Senate HHS budget a high-wire act, no netsby John Kennedy | March 21st, 2011
A stark state spending plan, flush with red ink, began taking shape Monday in the state Senate, with school dollars sliced 6.5 percent and a health care proposal on track to save $1 billion in Medicaid spending, much of it from program cuts.
Health and Human Services budget chairman Joe Negron, R-Stuart, praised the Senate’s $28 billion for maintaining spending on some key program, including funding for homeless, AIDS drug assistance, and the state’s KidCare and Healthy Start insurance programs.
But he acknowledged the Senate — like the House — is ready to recast Medicaid, putting almost 3 million Floridians into managed care programs to trim costs, while also cutting services.
“We’ve heard that the current system is irretrievably broken, so we’re starting a new system,” Negron said.
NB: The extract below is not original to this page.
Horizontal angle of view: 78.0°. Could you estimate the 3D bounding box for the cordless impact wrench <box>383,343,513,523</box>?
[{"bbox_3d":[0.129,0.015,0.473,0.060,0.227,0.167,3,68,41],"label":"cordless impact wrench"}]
A Medicaid pilot program operating in five counties since 2006, including Broward, has been derided as a failure by many critics. But Negron said the new program will look nothing like the pilot program and will not drive frustrated patients to use hospital emergency rooms — one of the costliest venues for care.
But the Senate is banking heavily on its high-wire reform effort. In the budget unveiled Monday, hospitals would lose 10 percent of state funding for treating both in- and outpatient Medicaid recipients — cutting $450 million from the budget.
The Medically Needy program, an optional program long paid by the state and federal governments, would be sharply scaled back to save $230 million under the Senate budget — eliminating financial help given transplant patients and other hard-to-insure Floridians.
School funding, meanwhile, would drop 6.5 percent under the Senate plan. In the good-cop, bad-cop approach of budgeters, that’s still the mildest slice: The House has recommended a 7.7 percent per-pupil reduction, while Gov. Rick Scott called for a 10 percent drop.